Work task →
Work through the lines below and count those holding "back"; reply with the number only.

Data section →
------------------------

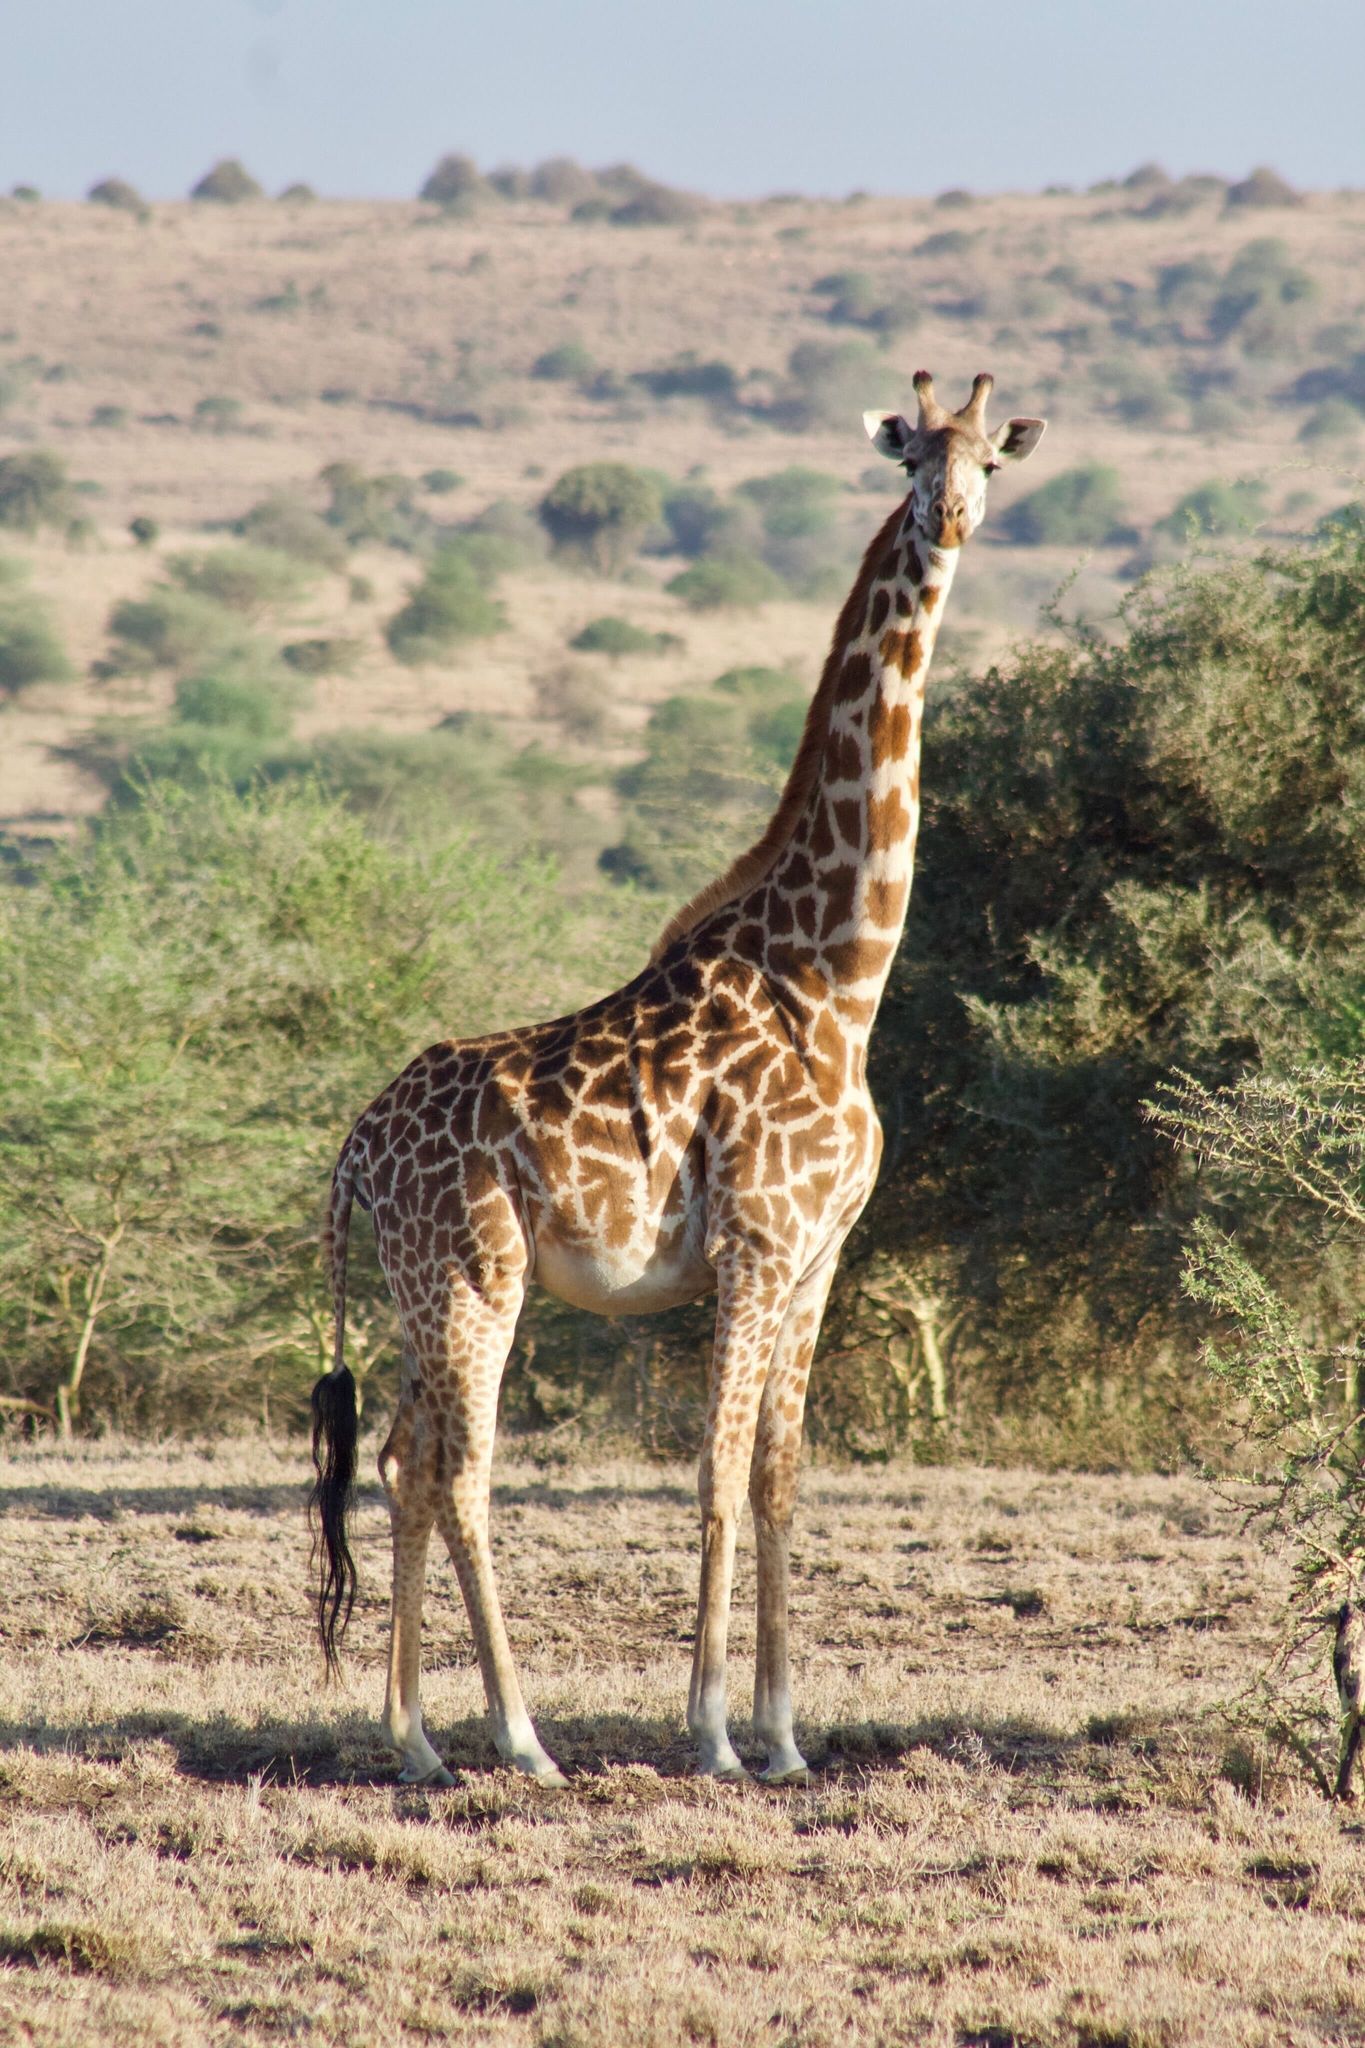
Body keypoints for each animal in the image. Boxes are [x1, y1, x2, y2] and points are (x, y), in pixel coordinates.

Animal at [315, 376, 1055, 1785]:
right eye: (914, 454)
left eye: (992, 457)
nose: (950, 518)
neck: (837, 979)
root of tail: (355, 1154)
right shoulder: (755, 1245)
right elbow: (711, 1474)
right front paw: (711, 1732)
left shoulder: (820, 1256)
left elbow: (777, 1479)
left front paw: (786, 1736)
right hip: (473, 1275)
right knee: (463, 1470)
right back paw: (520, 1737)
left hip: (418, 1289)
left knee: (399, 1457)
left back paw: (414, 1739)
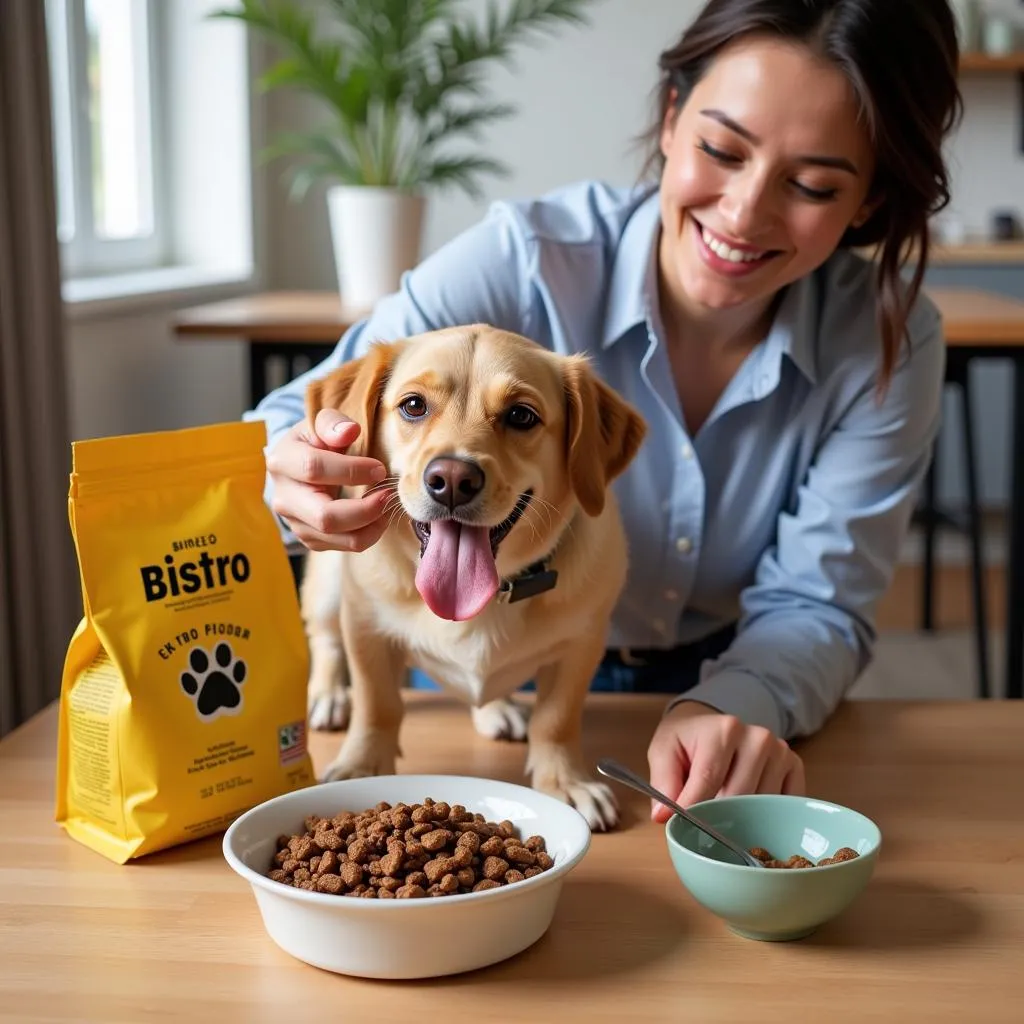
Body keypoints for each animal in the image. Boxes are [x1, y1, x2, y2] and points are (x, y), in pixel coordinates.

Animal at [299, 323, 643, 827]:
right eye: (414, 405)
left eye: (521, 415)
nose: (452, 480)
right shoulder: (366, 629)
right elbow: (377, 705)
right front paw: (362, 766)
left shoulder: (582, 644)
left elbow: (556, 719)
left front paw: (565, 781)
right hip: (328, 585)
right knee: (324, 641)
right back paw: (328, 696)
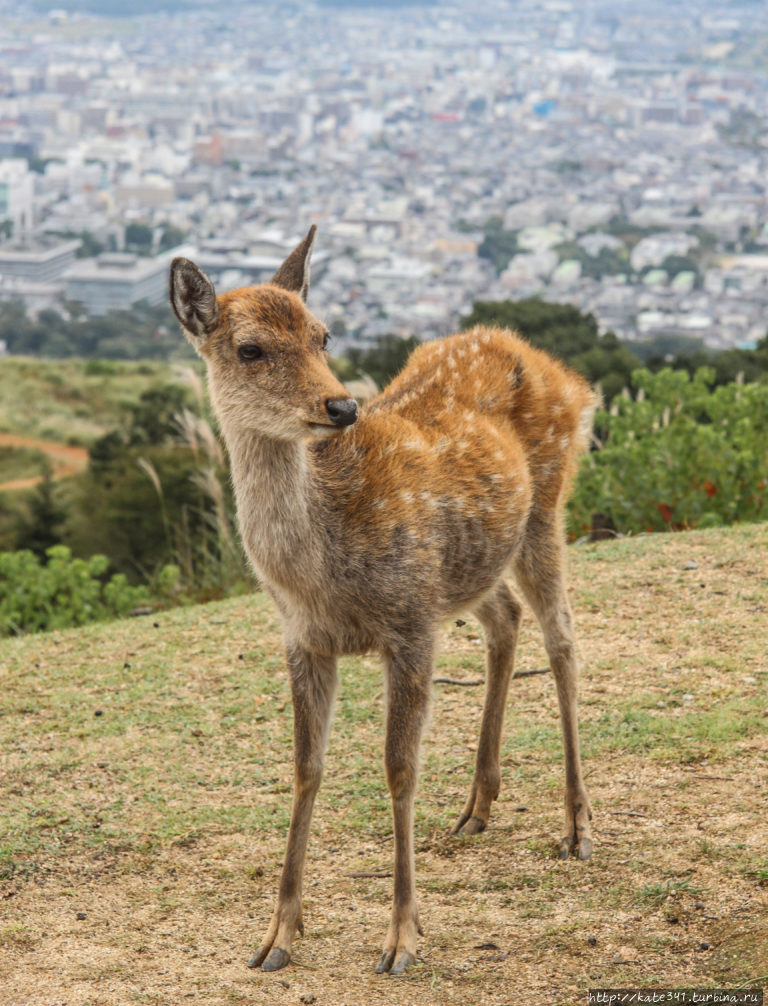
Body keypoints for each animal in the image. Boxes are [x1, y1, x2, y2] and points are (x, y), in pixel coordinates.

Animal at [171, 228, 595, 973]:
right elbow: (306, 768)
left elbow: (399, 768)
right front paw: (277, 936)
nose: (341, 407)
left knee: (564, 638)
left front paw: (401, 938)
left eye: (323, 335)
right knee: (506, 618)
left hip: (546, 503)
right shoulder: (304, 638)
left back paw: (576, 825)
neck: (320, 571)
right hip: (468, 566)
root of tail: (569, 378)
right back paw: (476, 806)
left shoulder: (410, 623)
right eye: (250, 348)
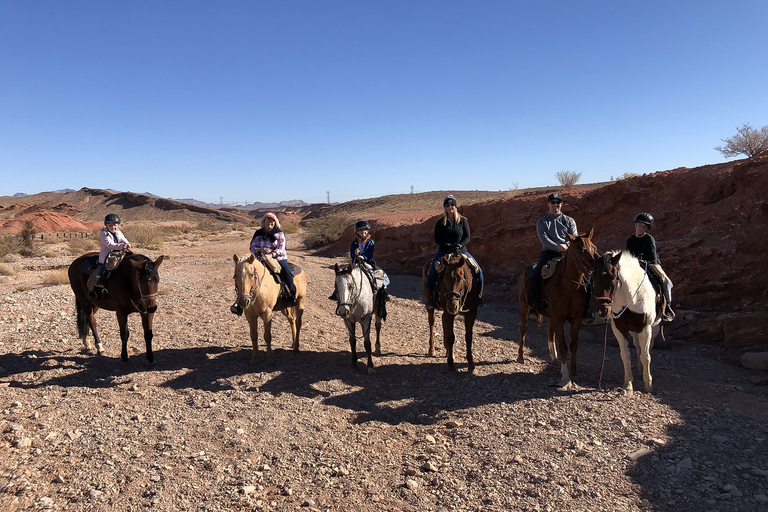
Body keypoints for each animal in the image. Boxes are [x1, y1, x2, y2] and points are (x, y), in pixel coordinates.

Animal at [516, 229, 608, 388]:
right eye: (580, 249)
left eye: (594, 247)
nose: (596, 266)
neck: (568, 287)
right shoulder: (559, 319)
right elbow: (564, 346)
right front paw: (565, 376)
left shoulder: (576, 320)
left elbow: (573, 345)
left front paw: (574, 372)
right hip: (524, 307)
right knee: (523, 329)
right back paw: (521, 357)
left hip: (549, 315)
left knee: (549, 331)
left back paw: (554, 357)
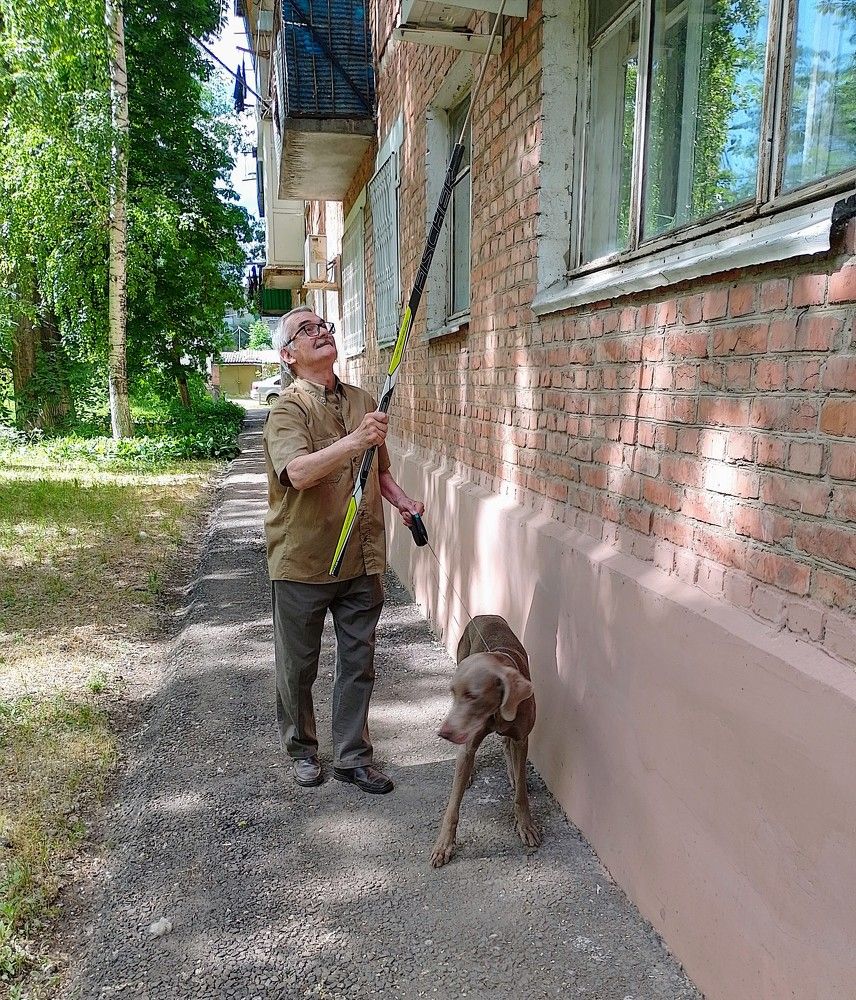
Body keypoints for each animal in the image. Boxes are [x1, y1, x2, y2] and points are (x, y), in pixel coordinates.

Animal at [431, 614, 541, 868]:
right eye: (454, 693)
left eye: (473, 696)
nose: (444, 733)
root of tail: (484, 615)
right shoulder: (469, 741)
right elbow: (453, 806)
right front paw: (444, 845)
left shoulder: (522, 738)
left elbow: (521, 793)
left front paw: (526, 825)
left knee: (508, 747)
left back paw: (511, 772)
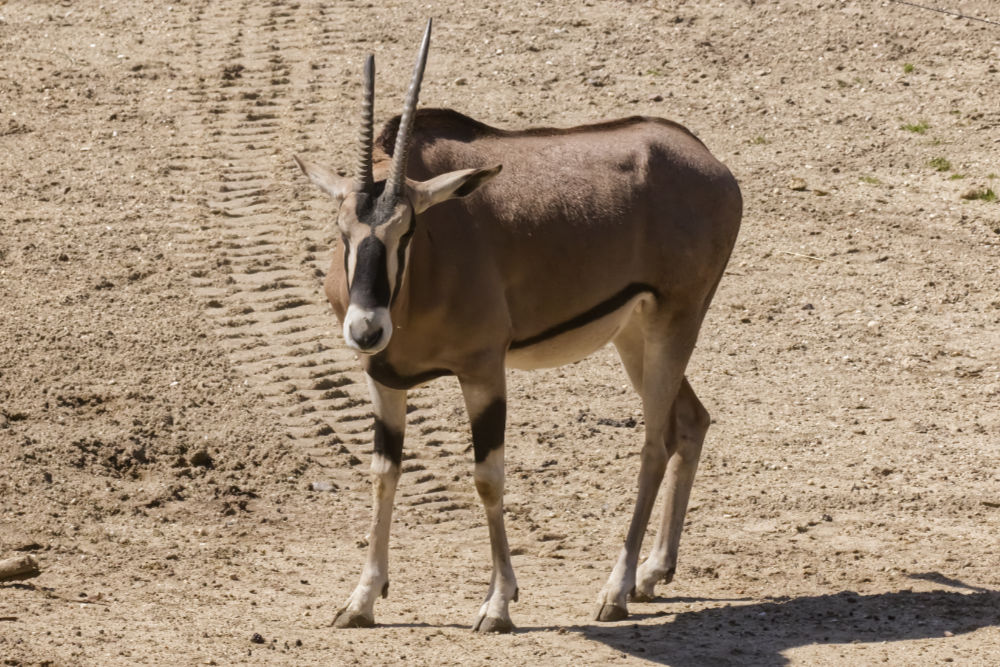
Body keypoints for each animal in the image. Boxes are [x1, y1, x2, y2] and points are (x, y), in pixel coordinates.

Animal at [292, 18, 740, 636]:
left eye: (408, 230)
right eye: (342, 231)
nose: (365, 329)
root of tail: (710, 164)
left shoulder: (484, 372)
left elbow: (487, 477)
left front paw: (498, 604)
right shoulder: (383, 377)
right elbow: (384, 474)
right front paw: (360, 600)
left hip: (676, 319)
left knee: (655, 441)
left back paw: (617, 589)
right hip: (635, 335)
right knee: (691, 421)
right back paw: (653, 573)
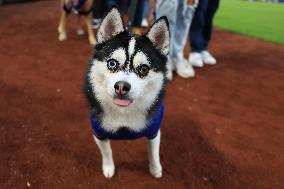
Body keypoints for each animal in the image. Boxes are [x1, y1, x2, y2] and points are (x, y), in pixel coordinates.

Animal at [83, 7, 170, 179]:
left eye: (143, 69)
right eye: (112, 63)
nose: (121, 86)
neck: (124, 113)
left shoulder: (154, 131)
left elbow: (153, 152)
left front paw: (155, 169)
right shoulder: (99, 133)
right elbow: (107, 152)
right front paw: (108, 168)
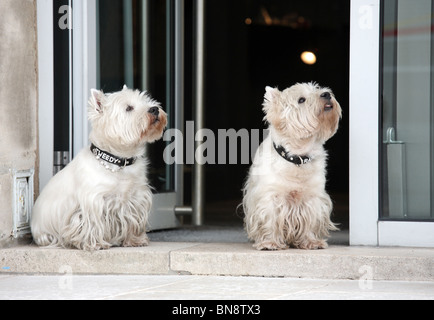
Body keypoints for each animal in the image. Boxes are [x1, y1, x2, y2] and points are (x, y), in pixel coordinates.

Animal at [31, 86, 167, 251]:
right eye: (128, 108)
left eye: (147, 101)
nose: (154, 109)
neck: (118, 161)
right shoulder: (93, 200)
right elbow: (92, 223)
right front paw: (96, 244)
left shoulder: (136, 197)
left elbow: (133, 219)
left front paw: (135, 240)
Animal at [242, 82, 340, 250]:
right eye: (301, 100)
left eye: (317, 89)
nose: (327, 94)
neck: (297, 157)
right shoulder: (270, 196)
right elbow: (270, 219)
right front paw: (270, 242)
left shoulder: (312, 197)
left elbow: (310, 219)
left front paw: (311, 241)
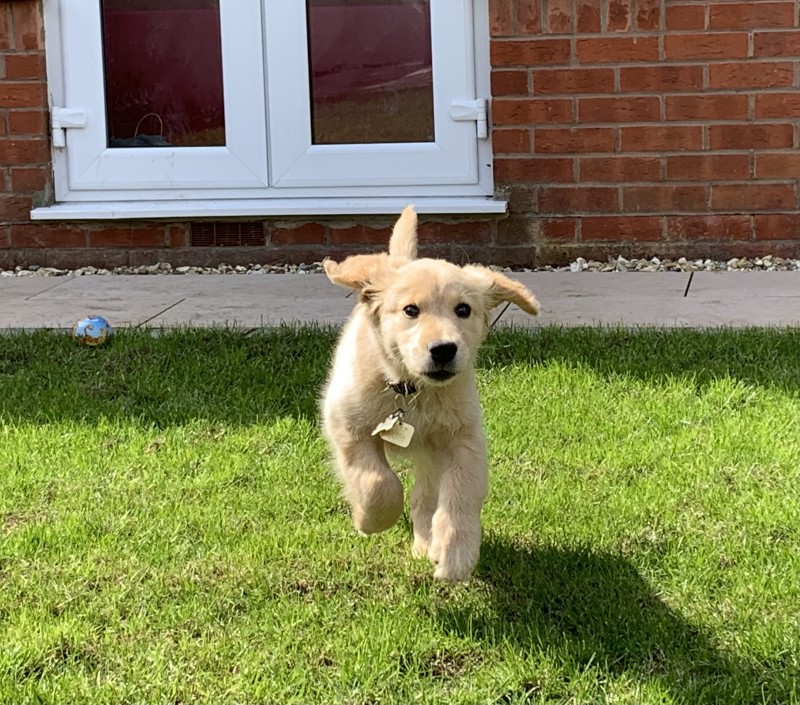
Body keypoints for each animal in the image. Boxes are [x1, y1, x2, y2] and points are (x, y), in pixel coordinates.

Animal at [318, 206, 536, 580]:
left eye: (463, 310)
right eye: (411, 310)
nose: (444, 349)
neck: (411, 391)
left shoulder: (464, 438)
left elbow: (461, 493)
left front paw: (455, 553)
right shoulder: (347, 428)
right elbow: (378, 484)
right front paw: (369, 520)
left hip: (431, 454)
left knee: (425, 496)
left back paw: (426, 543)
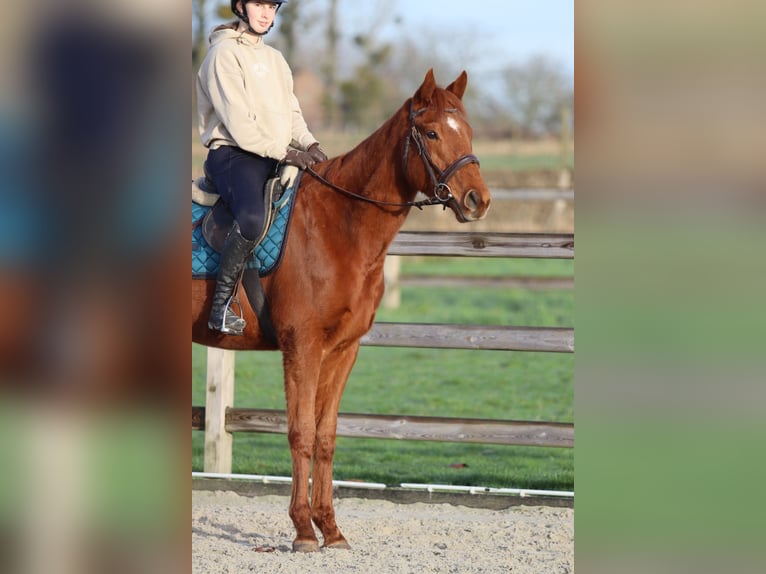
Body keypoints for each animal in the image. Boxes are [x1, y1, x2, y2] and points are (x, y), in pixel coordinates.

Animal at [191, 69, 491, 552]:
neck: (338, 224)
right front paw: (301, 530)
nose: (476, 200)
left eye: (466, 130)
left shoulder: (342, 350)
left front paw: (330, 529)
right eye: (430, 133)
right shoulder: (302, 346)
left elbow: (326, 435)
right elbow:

------------------------

Task result →
11